Kate Cordsen (born 1964, Great Falls, Virginia, United States) is an American photographer and contemporary artist. Cordsen lives in New York City.
She received a BA in the history of art and East Asian Studies from Washington and Lee University (founded 1749) where she was the first woman in the university's history to receive an undergraduate degree. Cordsen has an MPP from Georgetown University and studied Chinese and Japanese Art History at Harvard University and photography at the International Center of Photography.
In the late 1980s Kate Cordsen worked for Ford Models. She walked the runway and did print advertisements for many fashion designers including the Japanese avant-garde artists Rei Kawakubo, Issey Miyake and Yohji Yamamoto. Cordsen credits this time as a model as both the beginning of her education in photography and as formative in understanding Japanese aesthetics.
Known for large format landscapes, Cordsen produces ethereal and ambiguous images that evoke ideas of fragmented memories and temporality. Her landscapes are, at first glance, simply meditative, but reveal impassioned and dramatic depths upon second and third looks. She often combines 19th century chemical methods with traditional film and digital technologies. Kate Cordsen's landscapes are a hybrid study of both photography and painting. The final result is that her pieces possess a certain aesthetic that seems attainable only through the act of painting.
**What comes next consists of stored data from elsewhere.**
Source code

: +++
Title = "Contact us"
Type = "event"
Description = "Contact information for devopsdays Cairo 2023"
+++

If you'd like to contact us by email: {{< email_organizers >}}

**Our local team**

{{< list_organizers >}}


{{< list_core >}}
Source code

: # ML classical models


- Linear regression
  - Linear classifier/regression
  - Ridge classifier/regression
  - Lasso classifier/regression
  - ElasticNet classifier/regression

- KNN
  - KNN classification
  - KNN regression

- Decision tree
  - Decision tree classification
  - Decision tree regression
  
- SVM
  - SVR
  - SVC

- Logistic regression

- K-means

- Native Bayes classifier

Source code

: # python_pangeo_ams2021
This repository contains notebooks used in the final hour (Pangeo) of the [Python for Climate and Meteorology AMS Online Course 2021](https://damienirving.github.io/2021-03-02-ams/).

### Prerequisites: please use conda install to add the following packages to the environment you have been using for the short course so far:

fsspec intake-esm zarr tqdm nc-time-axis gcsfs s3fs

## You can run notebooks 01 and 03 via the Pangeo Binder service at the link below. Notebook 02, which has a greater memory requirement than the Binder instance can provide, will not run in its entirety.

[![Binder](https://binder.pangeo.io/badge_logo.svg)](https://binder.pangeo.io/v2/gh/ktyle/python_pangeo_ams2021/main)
From 2015, Cordsen has worked exclusively in cyanotype and gum bichromate, two of the earliest forms of photography. In a departure from her ethereal, magical realist landscapes, she is creating monumental abstract photograms that invoke the works of early modernists Harry Holtzman, Piet Mondrian and Laszlo Moholy-Nagy. Using primarily found objects, she composes her large-format photogram photographs through a demanding process that requires both physical, painterly dynamism, and chemical precision. Kate Cordsen's work explores the tension between chance, accident, and control.